The RTS' story features Grey Goo, a hypothetical world ending situation where out-of-control self-replicating nanorobots consume all matter on Earth to create more of themselves. The self aware nanotechnology is one of three factions in the game along with humans and The Beta, a dying alien race.
Set 5,000 years in the future, where the space-faring human race explored the galaxy and then re-established their presence on Earth. Several generations later, The Beta, a dying alien race discovers and colonizes a planet called Ecosystem Nine. A signal is somehow set off on the planet which attracts the humans and grey goo, initiating a three-way war.
"There was an enormous amount of energy put into the ideology of the story arc," Ballesteros said. "We took the time to build the garden and manicure it. The game is a game, you know, the core focus is mechanics and is it fun, right? But if they want to dig it is there. There are many layers to this onion."
Ballesteros explains that as a fledgling publisher, it had the opportunity to review other publishers that it looked up to or "were feeling bad for." The company and it game-enthused board researched the state of the market before deciding which direction to take, identifying market trends for product vacuums.
"They were looking at things and saying ‘Look at what is wrong here. Let's not build console games.
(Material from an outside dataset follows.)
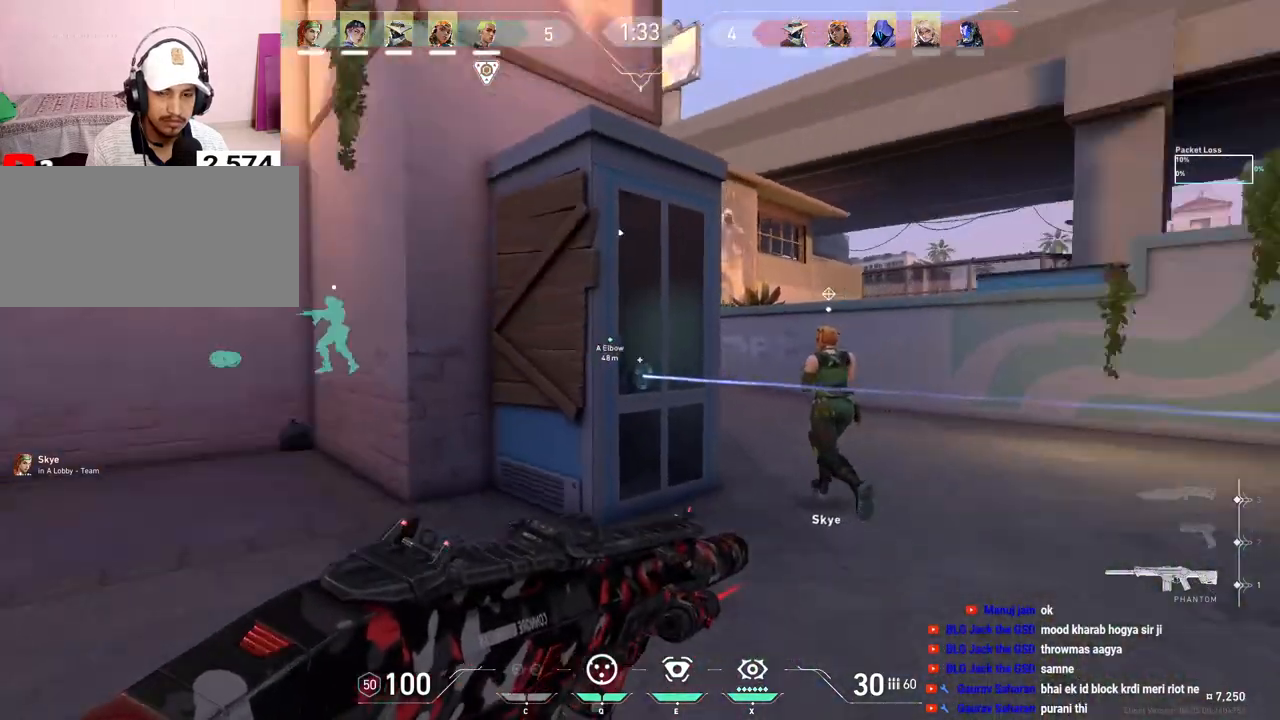
{"keys": ["d", "w"], "mouse": [], "events": []}
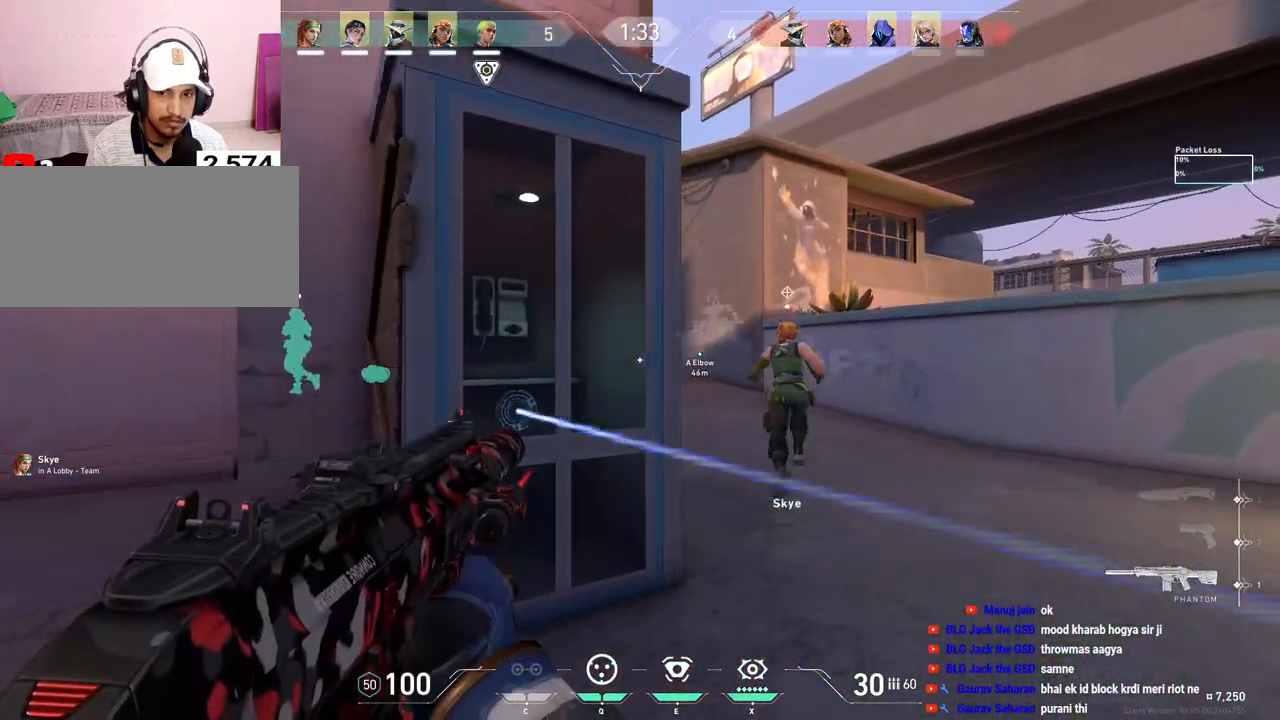
{"keys": ["w"], "mouse": [], "events": [[183, "d", "up"]]}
There was a hole right here lets fill it.' And quite frankly that's the driving factor." Ballesteros said. "We wanted to build a PC only RTS with this game and we literally got laughed out of several meetings. It was all about consoles and we looked at each other and we said ‘Ah man, and there's an audience and we need to feed it.'"
"And we looked at that rather than jumping into whatever everyone else was jumping into. In those cases it is a very finite group of players, we understand, and we have a very loyal community behind the IP that we will help perpetuate it."
Since publicly coming onto the scene 90 days ago, Ballesteros explains how the company has been approached fairly aggressively by smaller developers and even publishers. Currently, Grey Box are looking at smaller independent projects that may need funding and expects to unveil new stuff over the next few years.
Other projects on the horizon for the publisher include Valve's SteamOS and Steam Machines, which may be right up Grey Box's alley as both Grey Goo and Dreadnought are PC-only. Ballesteros' opinion of Valve's new venture is largely positive.
"We are in the middle of some nice negotiations with them," he said. "It's all fun and I would like to say that it is all fine and dandy with them. I would like to spend a little more time with it to get my own personal opinion but I think they are headed in the right direction."